_GIVEN INSTRUCTION 1:_
Reproduce word for word the part of the passage on data-flow programming tools from "Necessity of the" to "chief culprit here.".
_GIVEN INSTRUCTION 2:_
According to the passage on data-flow programming tools, how are the update requests handled once they are triggered?

+++ EXCERPT PROVIDED +++

National Instruments’ LabView™ “virtual instruments” is another such a tool and is a subject of several patents. Working model here is somewhat closer to the commonly understood data-flow concept as processing happens when complete set of new data is available on inputs of a node.
By emulating data-flow interface, these concepts and systems do offer the user some degree of multi-tasking or actually good appearance of it. Success of these systems shows tremendous need for parallel, non control-flow programming tools.
Internally, the emulation of data-flow in these systems is pretty straightforward. As the data gets updated in various parts of the user-designed program graph, this triggers new graph nodes to be updated, often in very remote locations. The update requests get queued and executed sequentially, but for most of these systems’ applications this passes as good enough parallelism. This method is very similar to the messaging system used by operating systems for user interface.
Originally, the entire such data-flow emulator (which could be considered the centralized operating system in this case) would run as a single thread which by nature eliminated all the synchronization/data sharing headaches of true parallelism. As the systems became more popular and performance demands harsher, the emulator was split into several threads handling tasks/update requests grouped by their nature (example user interface, instrument I/O, standard code). Later, to further meet growing performance needs, user-controlled multi-threading and synchronous multi-processing support was added. This has opened the old can of worms of the users, once again, having to create a few threads by hand and code the crude rudimentary synchronization tools (critical sections/semaphores) to avoid racing conditions and corrupting of data shared by several threads.
Necessity of the user having to assign work to be performed by separate threads and need to use the rudimentary synchronization tools substantially negate the true data-flow concept and all its advantages. However, the limitation of such near data-flow visual programming was not so much the visual programming concept itself (which is fairly universal), but the way it was implemented internally through control-flow, non-parallel code. A single visually-designed program could not naturally run on more than one processor and multi-processor use would result in need of explicit rudimentary control tools. Once again, lack of low-level, universal, multi-tasking at the core, quintessentially multi-processor programming method was the chief culprit here.
Prior-art visual programming tools created mainly for instrumentation market (LabView™, Softwire™) must be addressed here in more detail because they tend to make a very unfortunate claim that by merely being able to create parallel-wire like diagrams, full possible parallelism or data-flow processing can be described and achieved. If this claim were to be true even remotely, it would make the proposed method completely unnecessary. However, this claim is either completely false or grossly imprecise which can be seen by studying actual details of implementation of these systems. First of all, the centralized supervisory software that queues and executes fired nodes that is used by these systems prevents this technique from being a universal programming method to construct say, operating systems, data bases, or device drivers. Second, contrary to often-repeated “hassle-free parallelism” claims made by these systems, the parallelism achieved there is not by any means an actual parallelism that is seen in, for example, data-flow computer where nodes are actual separate pieces of electronic hardware. Most of the time, the parallelism offered there is an illusion achieved by complex centralized supervisory software sequentially executing nodes fired at distant parts of the program graph. This is good enough for the specific application in instrumentation market but is by no means the actual parallelism sought by universal prior-art programming tools. Some two-processor parallelism was achieved there at great effort, by expansions of the centralized supervisory software, but even then the parallelism offered is not able to happen in most cases without the user modifying his graphically designed software. Third – existence of any centralized queue or supervisory software prevents full auto-scalable parallel execution on many processors from being possible.

+++ RECORDED INFORMATION +++

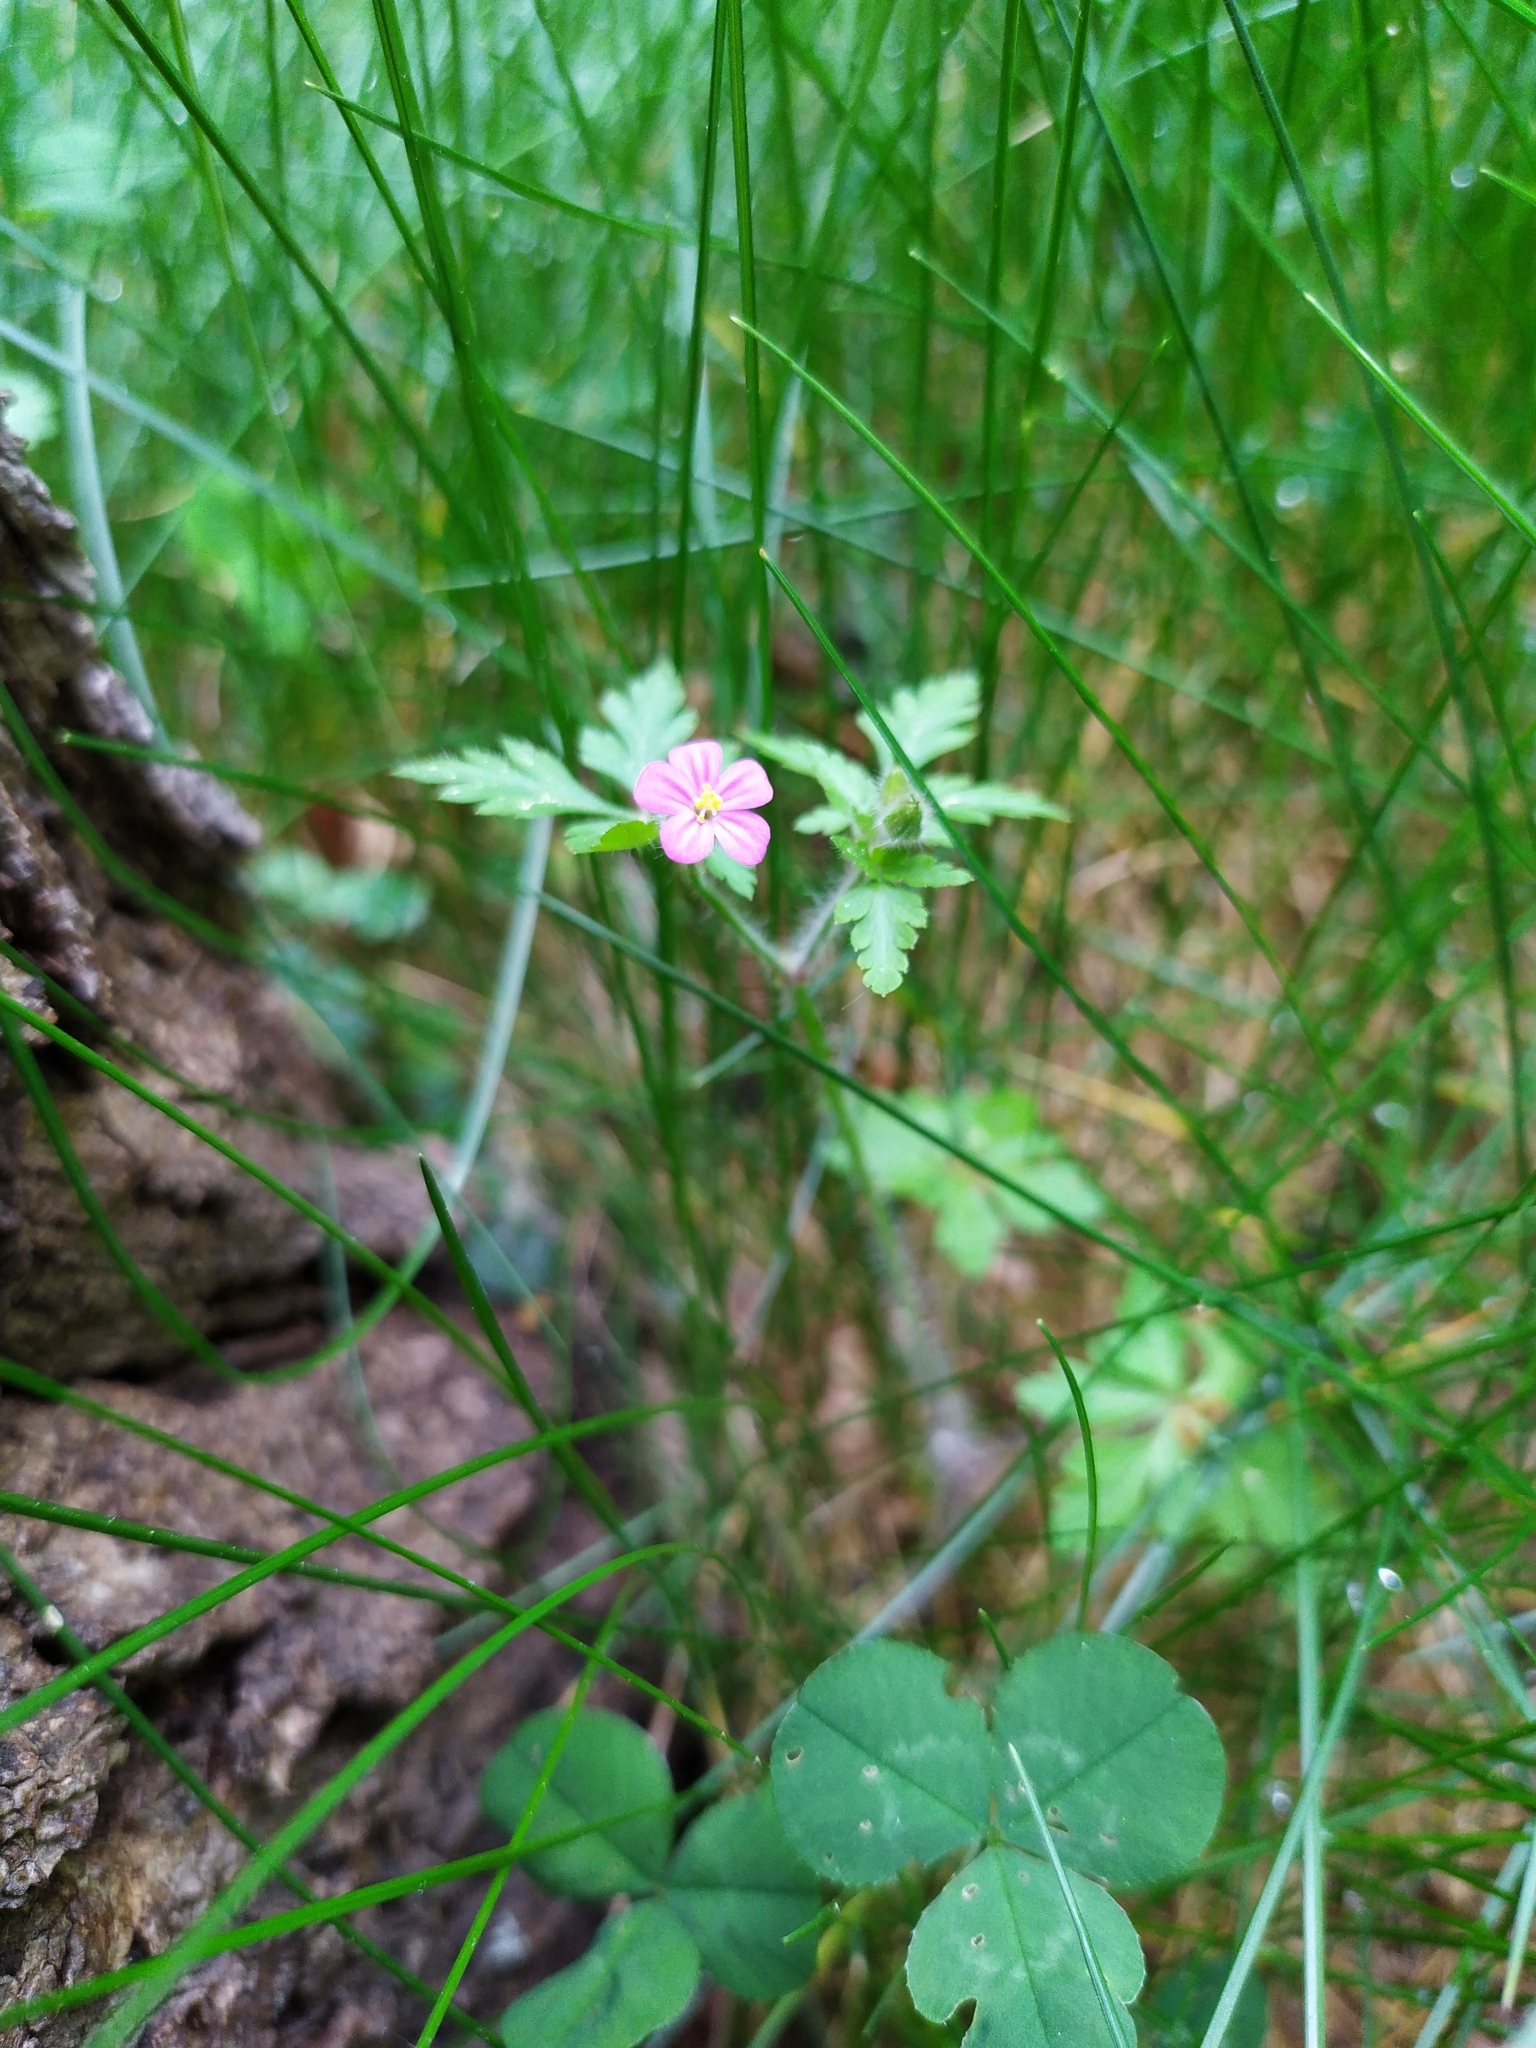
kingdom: Plantae
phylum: Tracheophyta
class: Magnoliopsida
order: Geraniales
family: Geraniaceae
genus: Geranium
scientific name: Geranium purpureum
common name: Little-robin
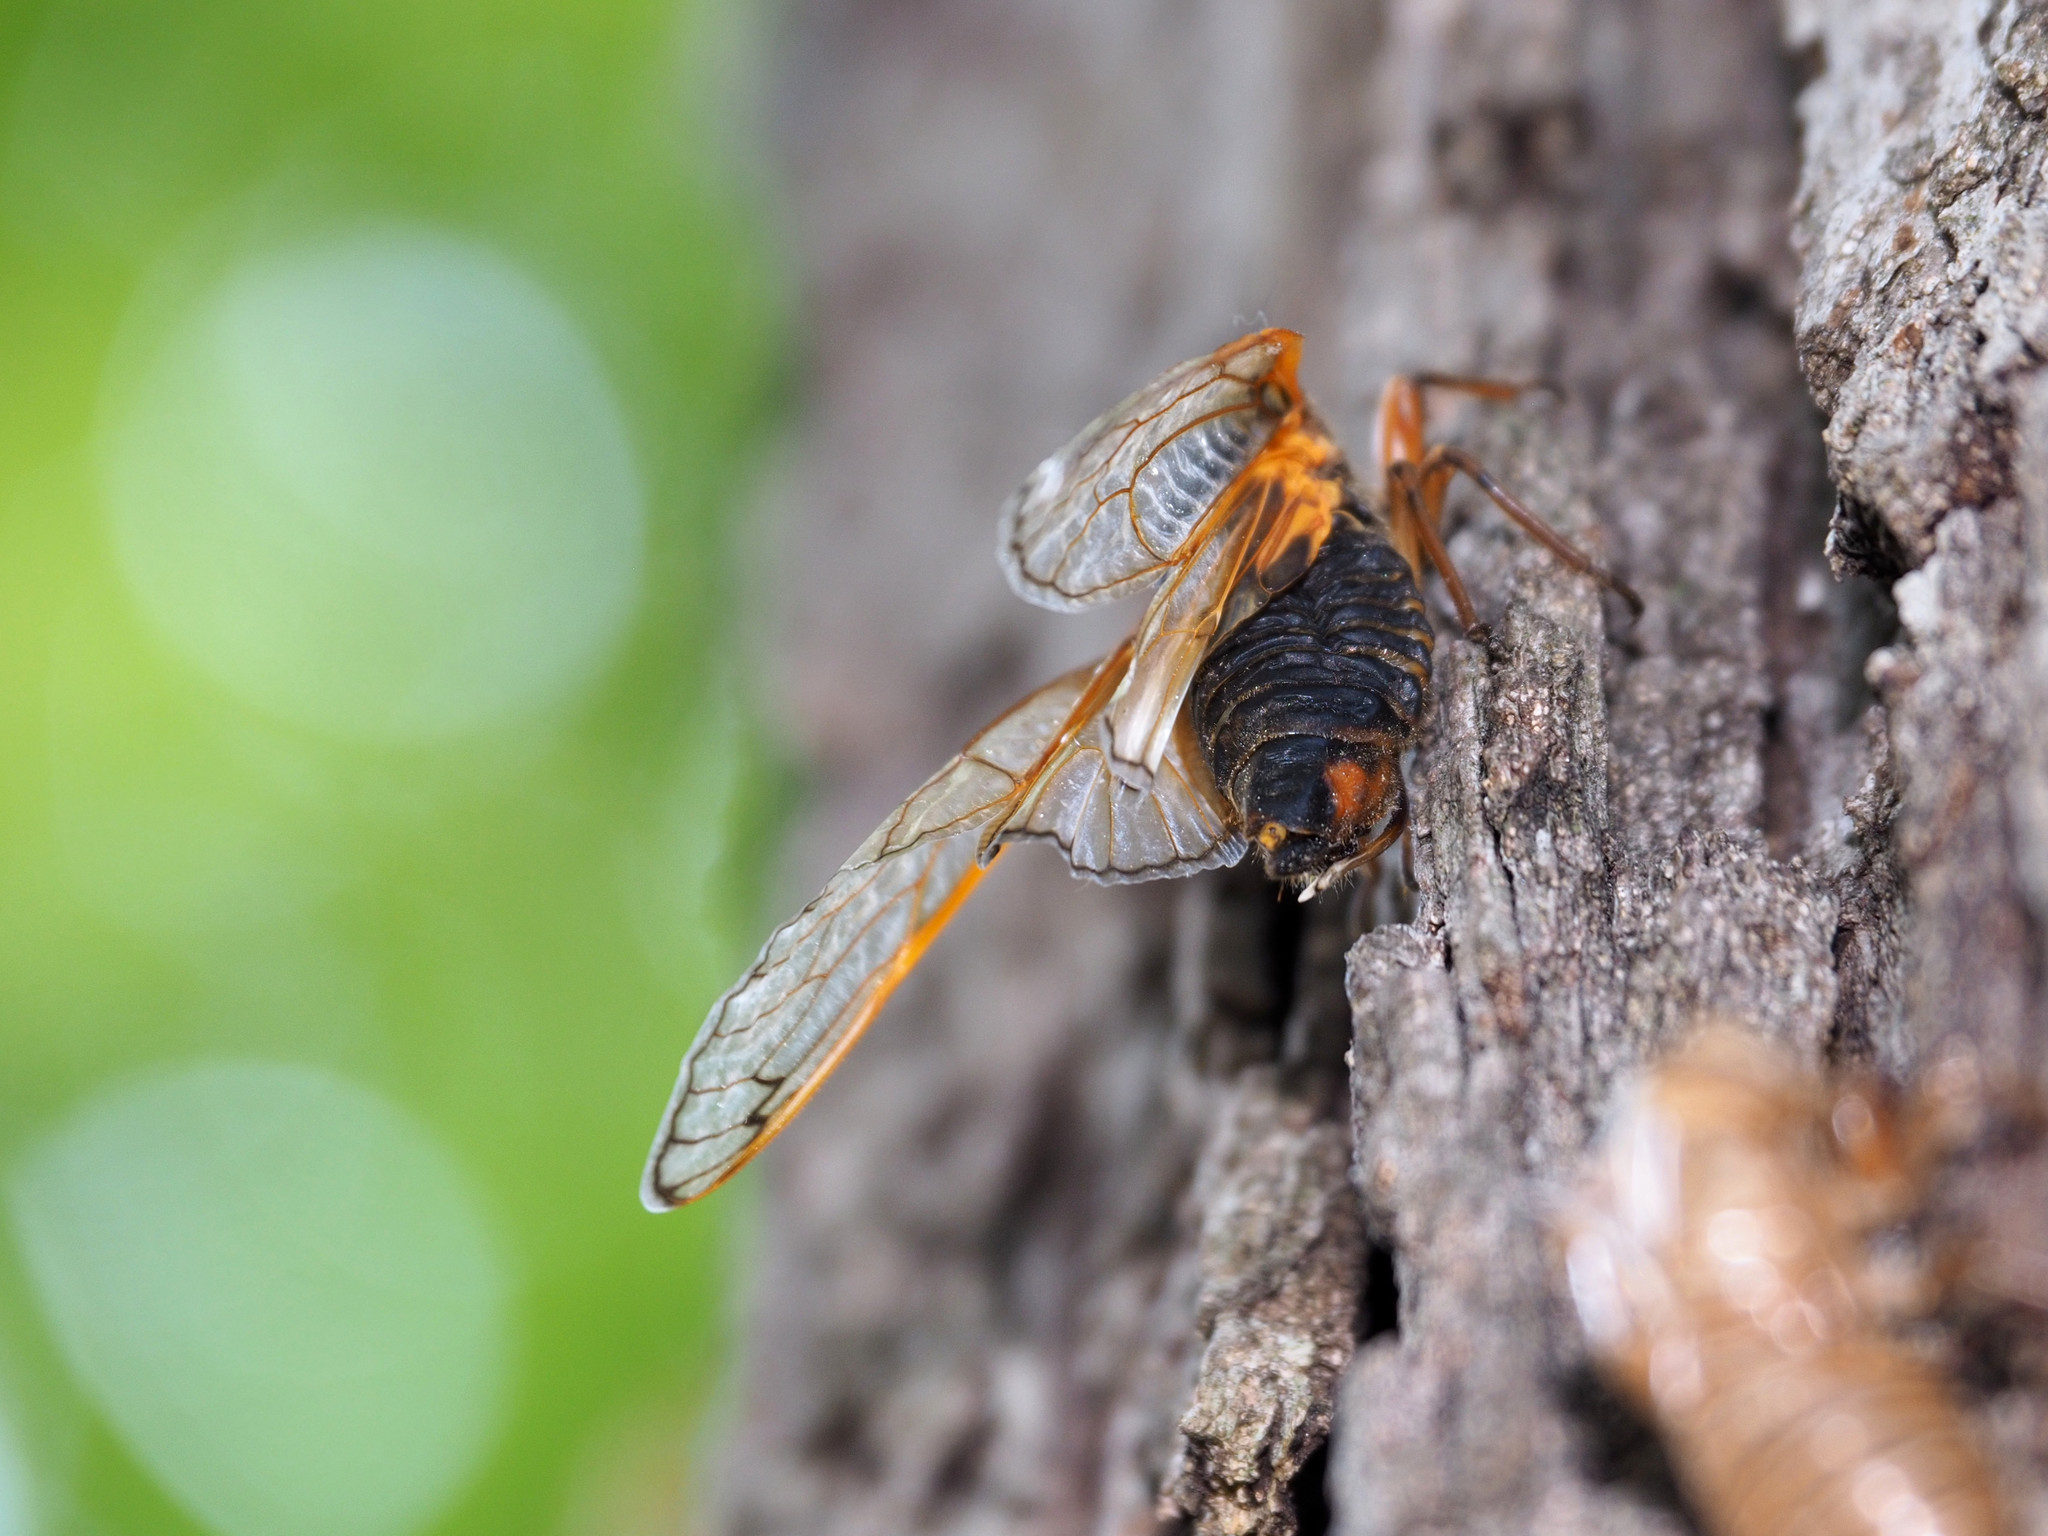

+++

_EXERCISE RESPONSE 1:_
Necessity of the user having to assign work to be performed by separate threads and need to use the rudimentary synchronization tools substantially negate the true data-flow concept and all its advantages. However, the limitation of such near data-flow visual programming was not so much the visual programming concept itself (which is fairly universal), but the way it was implemented internally through control-flow, non-parallel code. A single visually-designed program could not naturally run on more than one processor and multi-processor use would result in need of explicit rudimentary control tools. Once again, lack of low-level, universal, multi-tasking at the core, quintessentially multi-processor programming method was the chief culprit here.

_EXERCISE RESPONSE 2:_
They are queued and executed sequentially.